[COL-Users] Question about Catalogue of Life (COL) Data Package file format

Cheng, Tiejun (NIH/NLM/NCBI) [E] chengt2 at ncbi.nlm.nih.gov
Wed Sep 29 15:29:13 UTC 2021


Dear COL team,

I'm trying to download the ColDP Archive of THE COL CHECKLIST VERSION 2021-09-21 on this page: https://www.catalogueoflife.org/data/download. However, the actual download link https://download.catalogueoflife.org/col/monthly/2021-09-21_coldp.zip is not working and returns 404. I am able to find another data file here: https://download.catalogueoflife.org/col/. The most recent one I believe is https://download.catalogueoflife.org/col/latest_coldp.zip with a timestamp of 2021-08-27 11:00.

According to the description of ColDP file format here: https://www.catalogueoflife.org/about/colusage#data-formats. The ZIP archive is supposed to bundle the following delimited text files:

  *   Name<https://github.com/CatalogueOfLife/coldp/blob/master/README.md#name>
  *   NameRelation<https://github.com/CatalogueOfLife/coldp/blob/master/README.md#namerelation>
  *   Taxon<https://github.com/CatalogueOfLife/coldp/blob/master/README.md#taxon>
  *   Synonym<https://github.com/CatalogueOfLife/coldp/blob/master/README.md#synonym>
  *   NameUsage<https://github.com/CatalogueOfLife/coldp/blob/master/README.md#nameusage>
  *   Reference<https://github.com/CatalogueOfLife/coldp/blob/master/README.md#reference>
  *   TypeMaterial<https://github.com/CatalogueOfLife/coldp/blob/master/README.md#typematerial>
  *   Distribution<https://github.com/CatalogueOfLife/coldp/blob/master/README.md#distribution>
  *   VernacularName<https://github.com/CatalogueOfLife/coldp/blob/master/README.md#vernacularname>
  *   Media<https://github.com/CatalogueOfLife/coldp/blob/master/README.md#media>
  *   SpeciesInteraction<https://github.com/CatalogueOfLife/coldp/blob/master/README.md#speciesinteraction>
  *   TaxonConceptRelation<https://github.com/CatalogueOfLife/coldp/blob/master/README.md#taxonconceptrelation>
  *   SpeciesEstimate<https://github.com/CatalogueOfLife/coldp/blob/master/README.md#speciesestimate>
  *   Treatments<https://github.com/CatalogueOfLife/coldp/blob/master/README.md#treatment>

However, In the latest_coldp.zip I downloaded, I got something different.

Dataset entries
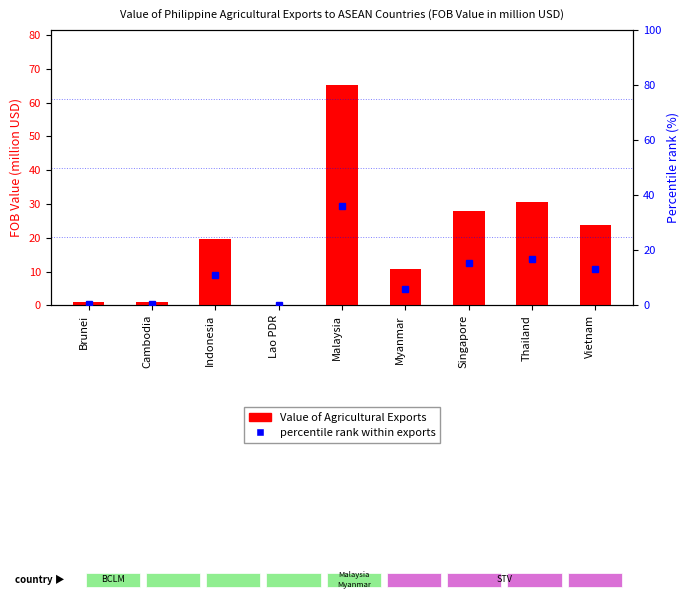

What is the label of the 5th bar from the left?

Malaysia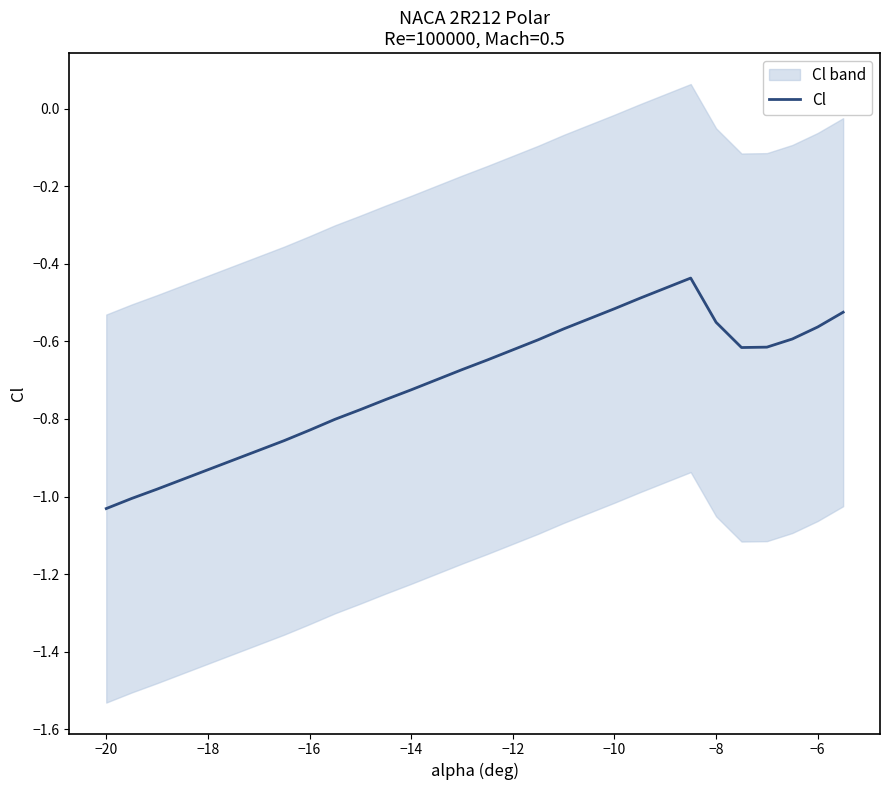

Is it true that Cl equals -0.3 at −12?

False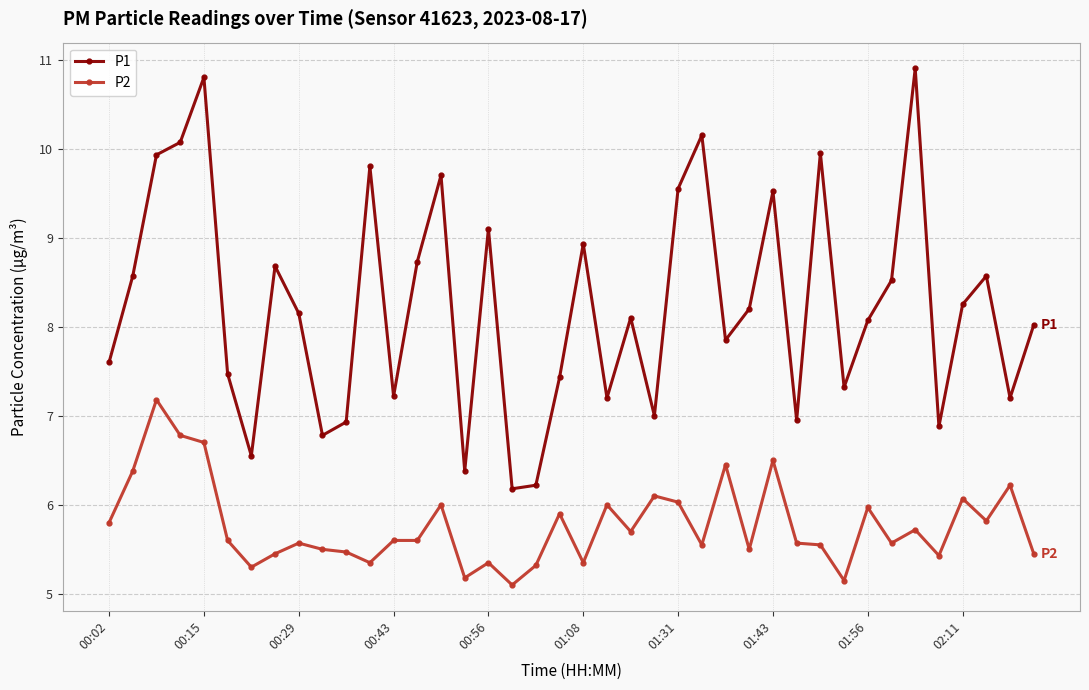

Which series has the widest spread of values?

P1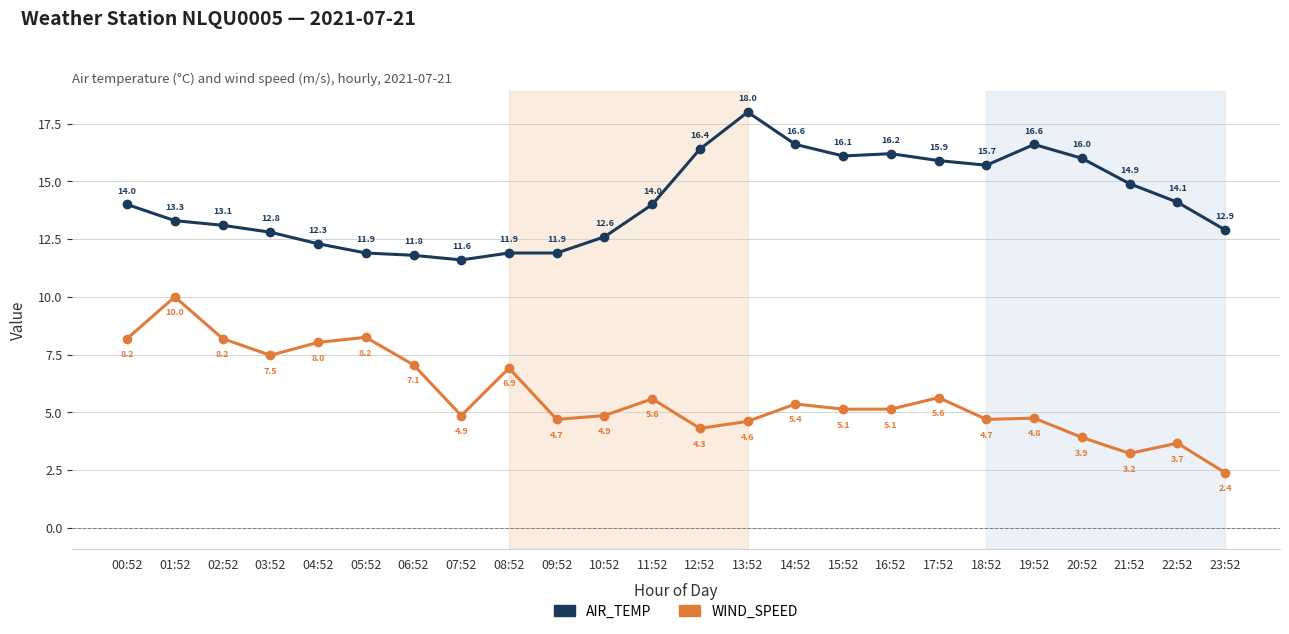

What is the average value of the AIR_TEMP series?

14.2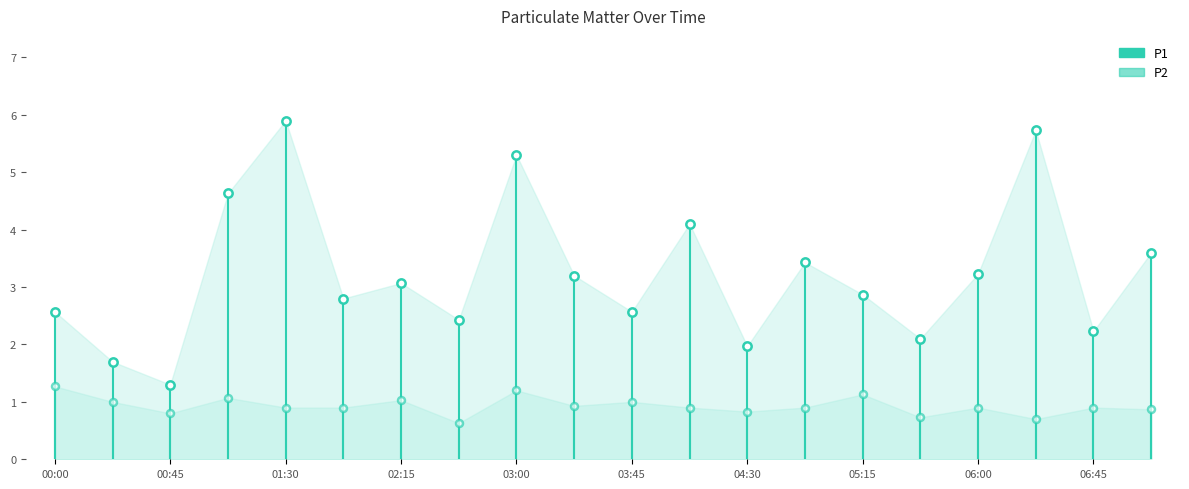

How many lines are shown in the chart?

2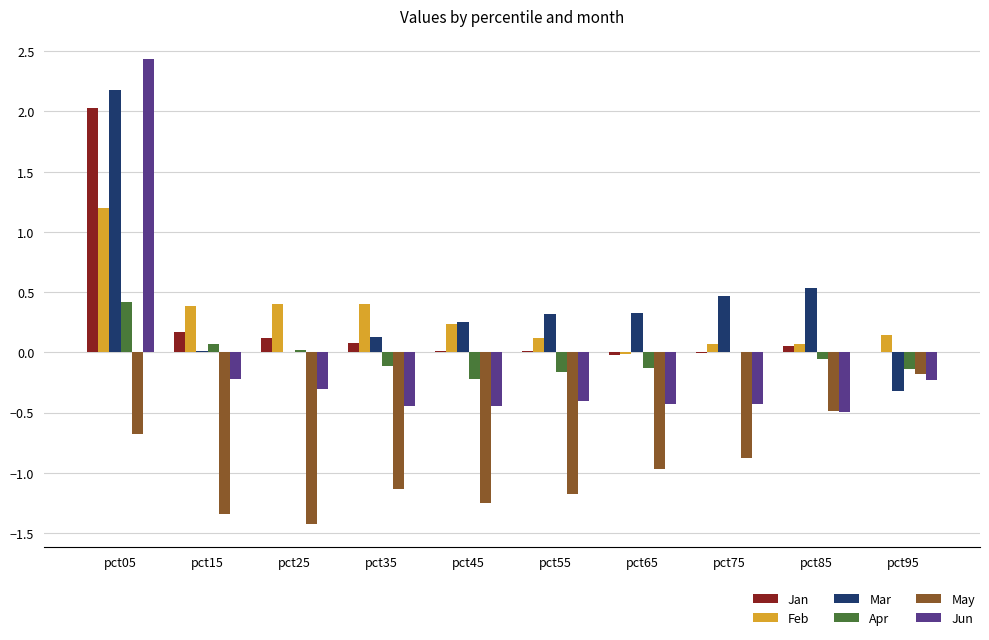

Does the chart contain stacked bars?

No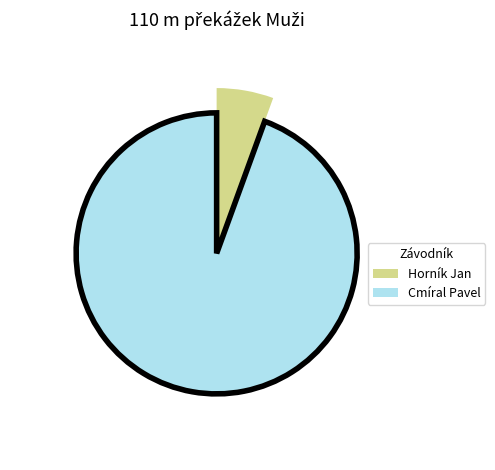

The Cmíral Pavel slice represents 89% of the pie. True or false?

False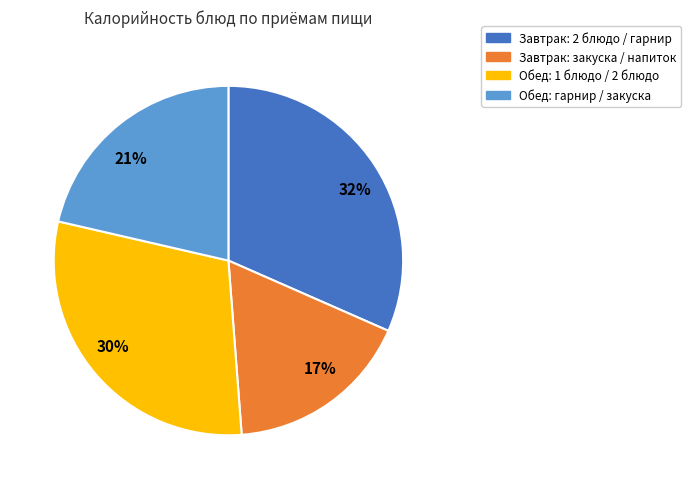

Which has a higher value, 32% or 21%?

32%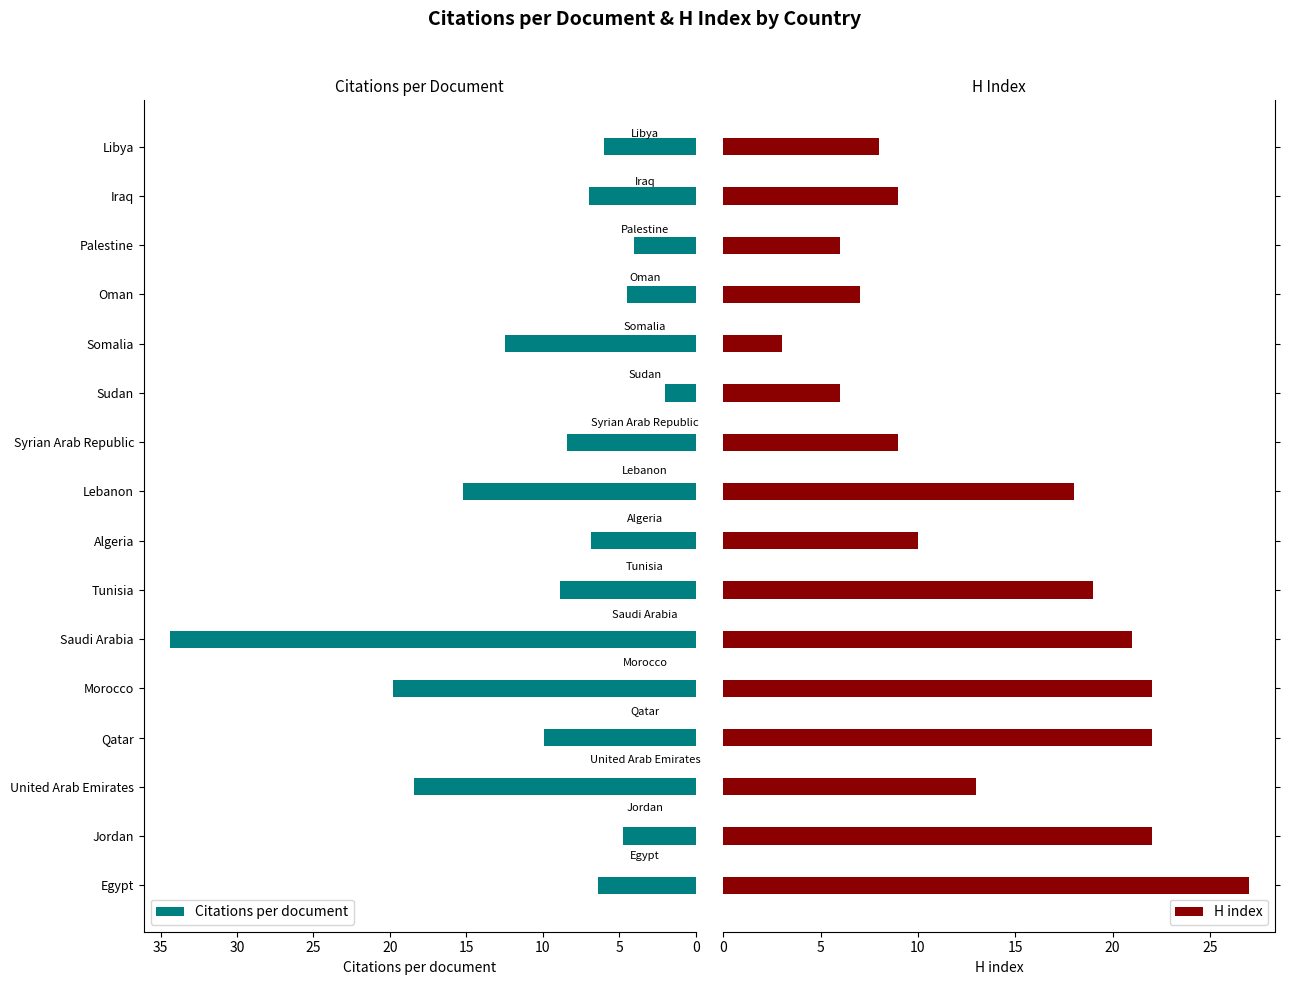

Which has a higher value, 35 or 15?

35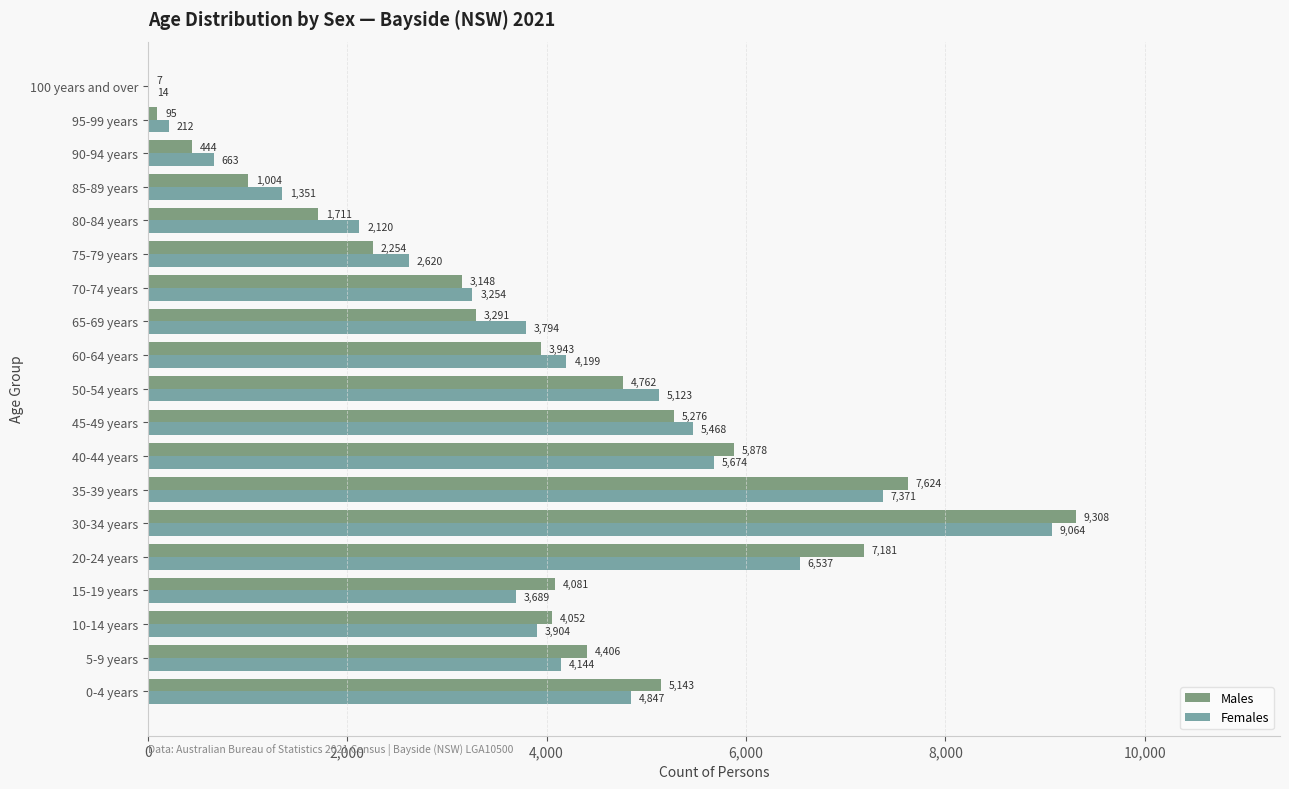

What is the maximum value for Females?

9064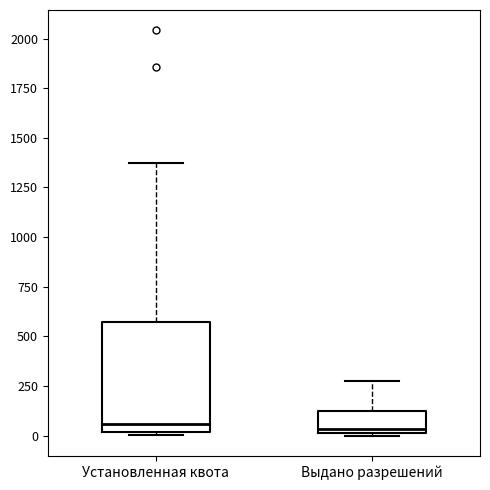

Where does the median line of the box for Выдано разрешений sit on the y-axis? The values are not printed on the chart, so give them approximately, as read against the axis.

50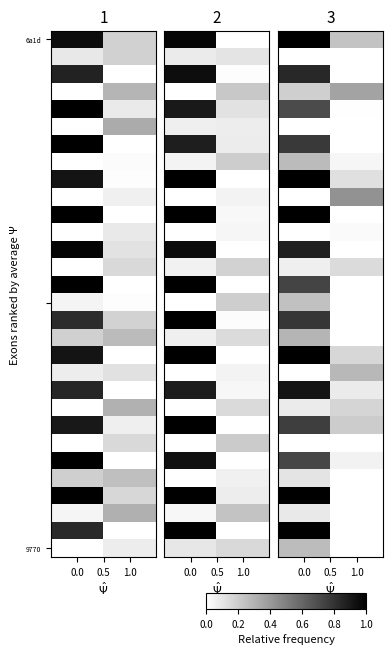

What is the highest value of the 9770 series?

0.3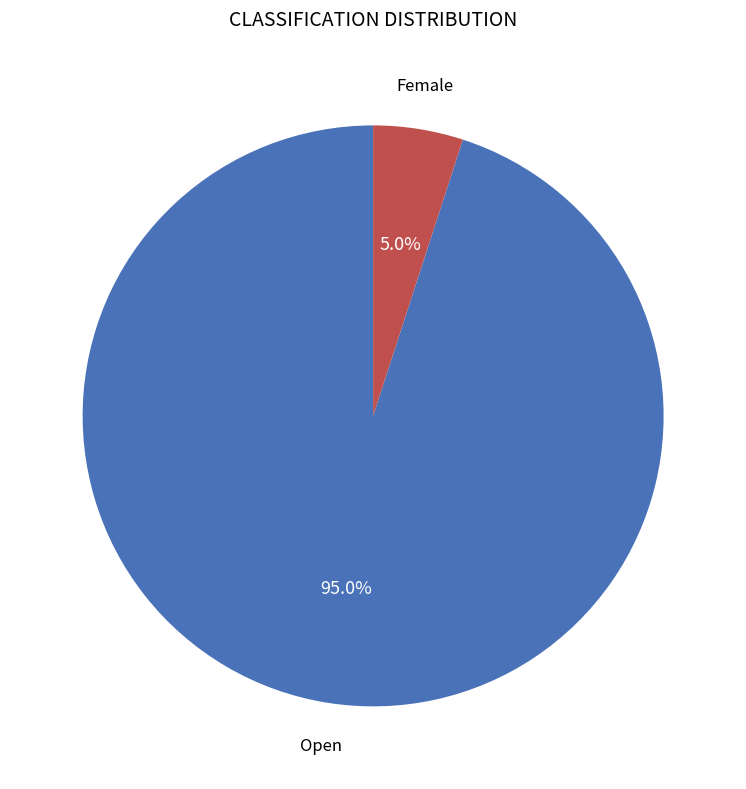

How many segments does this pie chart have?

2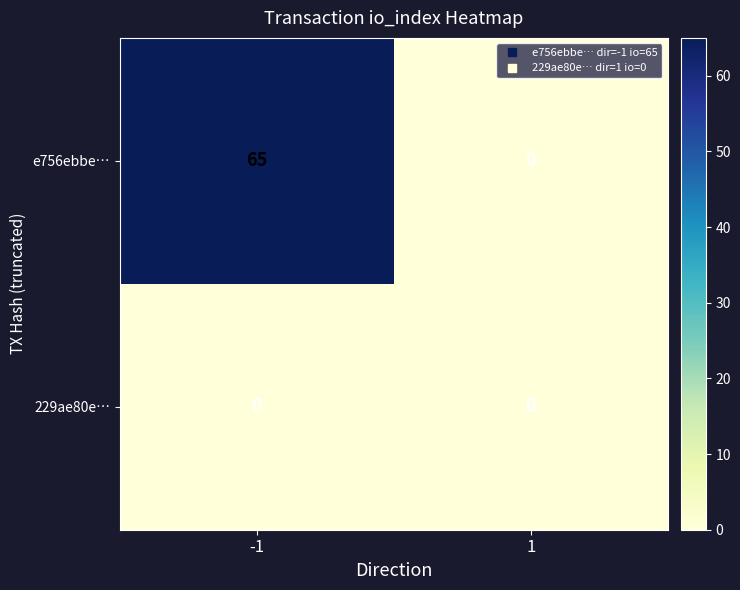

What is the difference between the e756ebbe… values at 1 and -1?

65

### TASK
In the mailing-list post about the ColDP file format, copy word for word everything from "Cheng, Tiejun (NIH/NLM/NCBI)" down to "of 2021-08-27 11:00.".

### RESPONSE BELOW
Cheng, Tiejun (NIH/NLM/NCBI) [E] chengt2 at ncbi.nlm.nih.gov
Wed Sep 29 15:29:13 UTC 2021


Dear COL team,

I'm trying to download the ColDP Archive of THE COL CHECKLIST VERSION 2021-09-21 on this page: https://www.catalogueoflife.org/data/download. However, the actual download link https://download.catalogueoflife.org/col/monthly/2021-09-21_coldp.zip is not working and returns 404. I am able to find another data file here: https://download.catalogueoflife.org/col/. The most recent one I believe is https://download.catalogueoflife.org/col/latest_coldp.zip with a timestamp of 2021-08-27 11:00.